------ DOCUMENT SECTION ------
Dr WOODRUFF - In last year's Budget, the description for the line item Southern Remand Centre -Additional Operational Funding, said the funding was for rehabilitation and reintegration staff and that:
The operating model will support remandees to adjust to life within the prison environment and also to prepare for future release recognising that people are capable of change.
Is this accurate? Is it appropriate that the remand centre's operating model assumes guilt with remandees, and how do you reconcile that with the articles of the International Convention on Civil and Political Rights which requires accused persons to be given treatment appropriate to their status as unconvicted persons, and the presumption of innocence?
Ms ARCHER - Chair, I do not accept the premise that they are assumed to be sentenced. I am not quite sure..
Dr WOODRUFF - This came from the words in the Budget description for the Southern Remand Centre - Additional Operational Funding, and it said that the funding was for rehabilitation and reintegration and that
The operating model of the new Southern Remand Centre will support remandees to adjust to life within the prison environment and prepare for future release, recognising people are capable of change.
To me, that assumes guilt. It assumes they have committed a crime and will need to be released.
------
→ EXERCISE SET:
**A)** In order, give the speaker label that opens each turn of the hearing transcript.
**B)** Reproduce word for word everything in the hearing transcript from "Dr WOODRUFF - This" down to "to be released.".
The listing that follows has no connection to the hearing transcript.
------ PROVIDED DATA ------
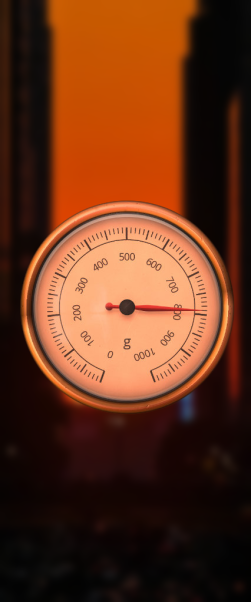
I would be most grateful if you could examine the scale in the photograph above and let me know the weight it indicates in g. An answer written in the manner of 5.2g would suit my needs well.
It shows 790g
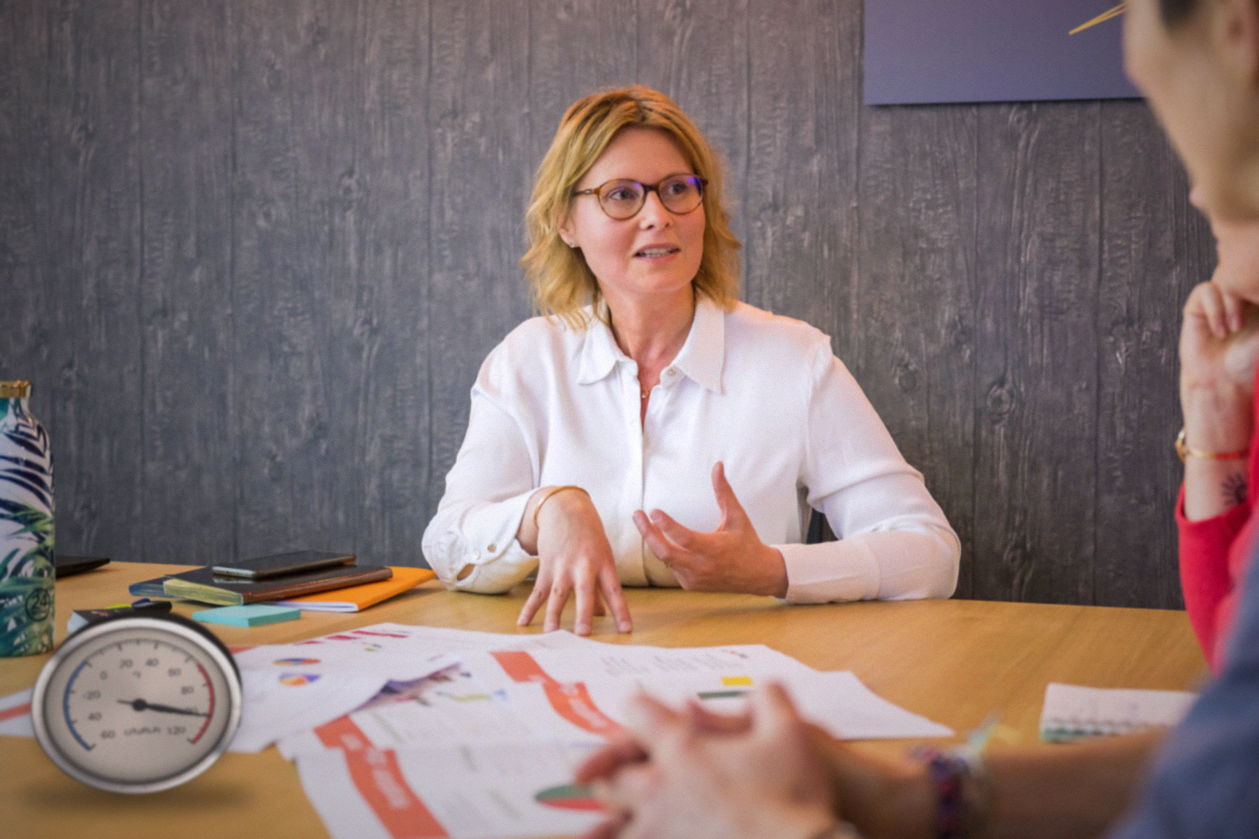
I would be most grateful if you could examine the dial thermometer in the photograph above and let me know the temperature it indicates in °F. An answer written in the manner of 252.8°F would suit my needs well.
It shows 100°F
------
------ PROVIDED DATA ------
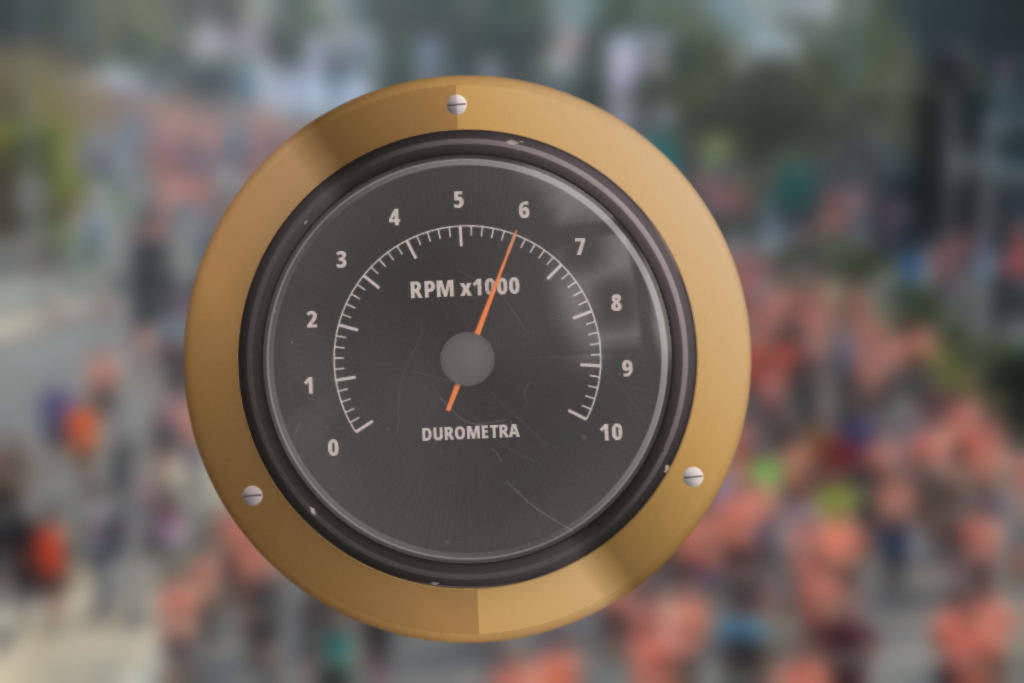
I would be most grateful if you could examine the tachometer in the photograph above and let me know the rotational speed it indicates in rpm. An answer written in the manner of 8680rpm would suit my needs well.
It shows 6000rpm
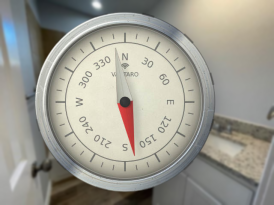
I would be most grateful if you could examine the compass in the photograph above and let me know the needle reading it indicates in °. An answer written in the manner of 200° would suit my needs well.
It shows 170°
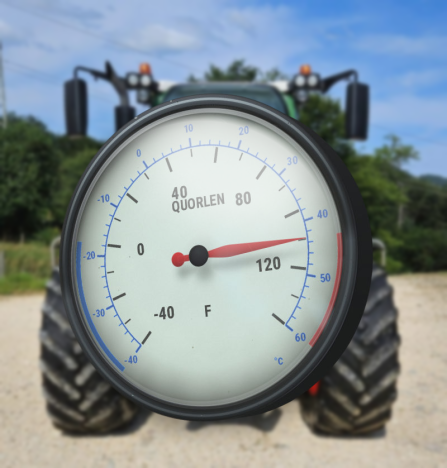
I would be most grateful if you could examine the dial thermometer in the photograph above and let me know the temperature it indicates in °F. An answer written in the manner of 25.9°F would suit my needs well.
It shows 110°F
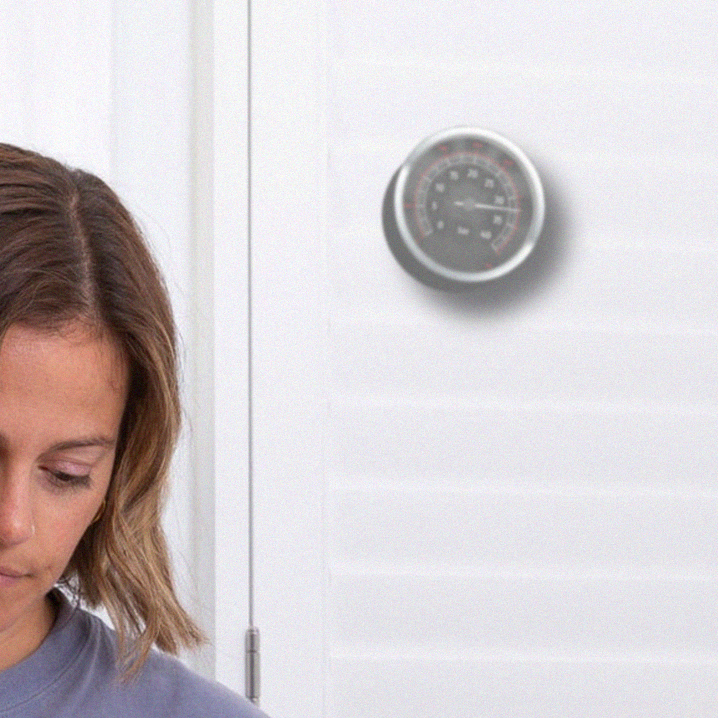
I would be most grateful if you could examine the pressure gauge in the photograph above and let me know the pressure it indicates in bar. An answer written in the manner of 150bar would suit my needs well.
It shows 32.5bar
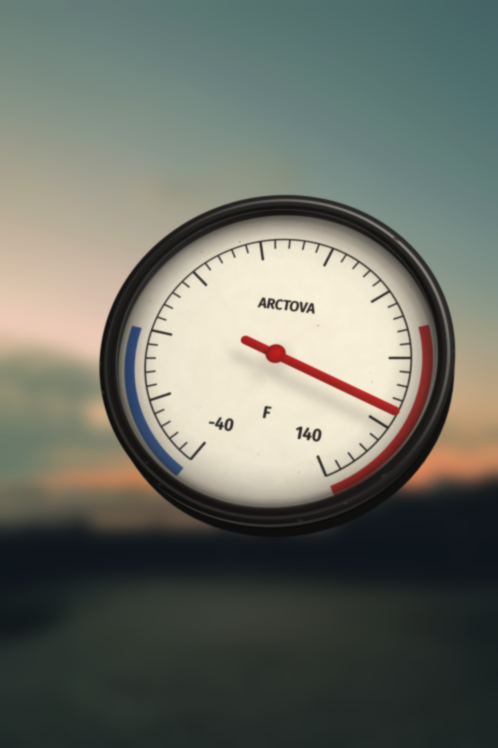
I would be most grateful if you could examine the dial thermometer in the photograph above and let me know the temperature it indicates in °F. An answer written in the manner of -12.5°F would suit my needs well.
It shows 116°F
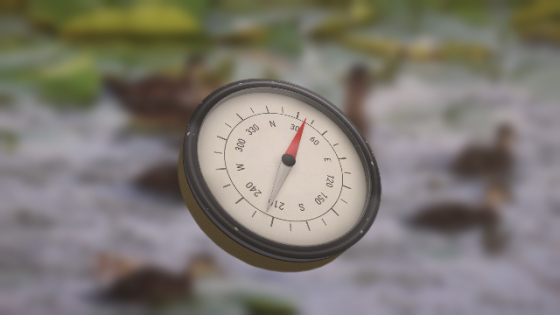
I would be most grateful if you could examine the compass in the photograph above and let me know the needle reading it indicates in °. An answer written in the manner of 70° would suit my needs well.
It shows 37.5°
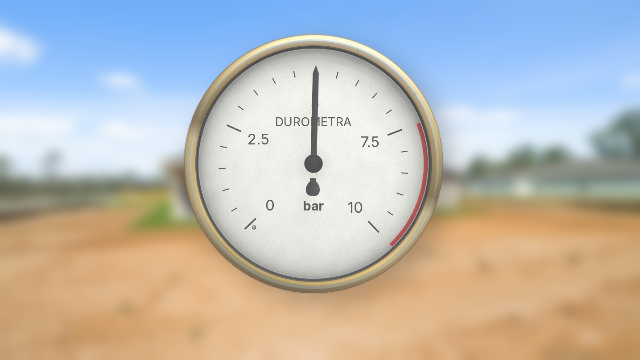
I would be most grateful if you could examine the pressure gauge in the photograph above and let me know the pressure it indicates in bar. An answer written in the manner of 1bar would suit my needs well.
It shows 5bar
------
→ OUTPUTS BY TASK:
**A)**
Dr WOODRUFF
Ms ARCHER
Dr WOODRUFF

**B)**
Dr WOODRUFF - This came from the words in the Budget description for the Southern Remand Centre - Additional Operational Funding, and it said that the funding was for rehabilitation and reintegration and that
The operating model of the new Southern Remand Centre will support remandees to adjust to life within the prison environment and prepare for future release, recognising people are capable of change.
To me, that assumes guilt. It assumes they have committed a crime and will need to be released.